Can you quote, character for character, the part of the records below that opens at their very start and closes with the line containing "209.3], [0, 0, 1]] dist [-0.014160, 0.000917]"?

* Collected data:
══════════
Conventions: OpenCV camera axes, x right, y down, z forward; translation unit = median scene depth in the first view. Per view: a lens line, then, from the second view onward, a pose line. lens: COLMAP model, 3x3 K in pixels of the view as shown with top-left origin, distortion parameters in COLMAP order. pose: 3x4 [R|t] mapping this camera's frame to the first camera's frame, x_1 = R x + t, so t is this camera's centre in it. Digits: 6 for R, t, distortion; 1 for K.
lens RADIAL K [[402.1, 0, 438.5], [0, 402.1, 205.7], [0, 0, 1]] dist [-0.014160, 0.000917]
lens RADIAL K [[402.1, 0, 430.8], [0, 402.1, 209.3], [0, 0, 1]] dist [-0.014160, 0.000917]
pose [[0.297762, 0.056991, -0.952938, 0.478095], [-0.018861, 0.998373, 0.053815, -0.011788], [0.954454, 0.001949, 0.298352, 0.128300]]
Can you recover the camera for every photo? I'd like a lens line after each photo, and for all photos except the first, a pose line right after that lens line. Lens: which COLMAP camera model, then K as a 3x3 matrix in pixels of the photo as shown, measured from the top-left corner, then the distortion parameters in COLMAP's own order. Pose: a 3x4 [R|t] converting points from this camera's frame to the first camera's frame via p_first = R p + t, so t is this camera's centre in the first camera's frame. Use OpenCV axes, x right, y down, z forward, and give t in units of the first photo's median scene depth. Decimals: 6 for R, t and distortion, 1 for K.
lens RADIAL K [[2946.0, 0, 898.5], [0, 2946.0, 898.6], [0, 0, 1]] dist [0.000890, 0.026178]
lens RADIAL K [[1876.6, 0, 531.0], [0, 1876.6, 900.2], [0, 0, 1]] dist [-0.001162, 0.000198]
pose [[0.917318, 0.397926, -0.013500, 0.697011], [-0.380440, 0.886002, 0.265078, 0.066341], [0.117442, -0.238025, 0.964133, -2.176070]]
══════════
* Response to this exercise:
Conventions: OpenCV camera axes, x right, y down, z forward; translation unit = median scene depth in the first view. Per view: a lens line, then, from the second view onward, a pose line. lens: COLMAP model, 3x3 K in pixels of the view as shown with top-left origin, distortion parameters in COLMAP order. pose: 3x4 [R|t] mapping this camera's frame to the first camera's frame, x_1 = R x + t, so t is this camera's centre in it. Digits: 6 for R, t, distortion; 1 for K.
lens RADIAL K [[402.1, 0, 438.5], [0, 402.1, 205.7], [0, 0, 1]] dist [-0.014160, 0.000917]
lens RADIAL K [[402.1, 0, 430.8], [0, 402.1, 209.3], [0, 0, 1]] dist [-0.014160, 0.000917]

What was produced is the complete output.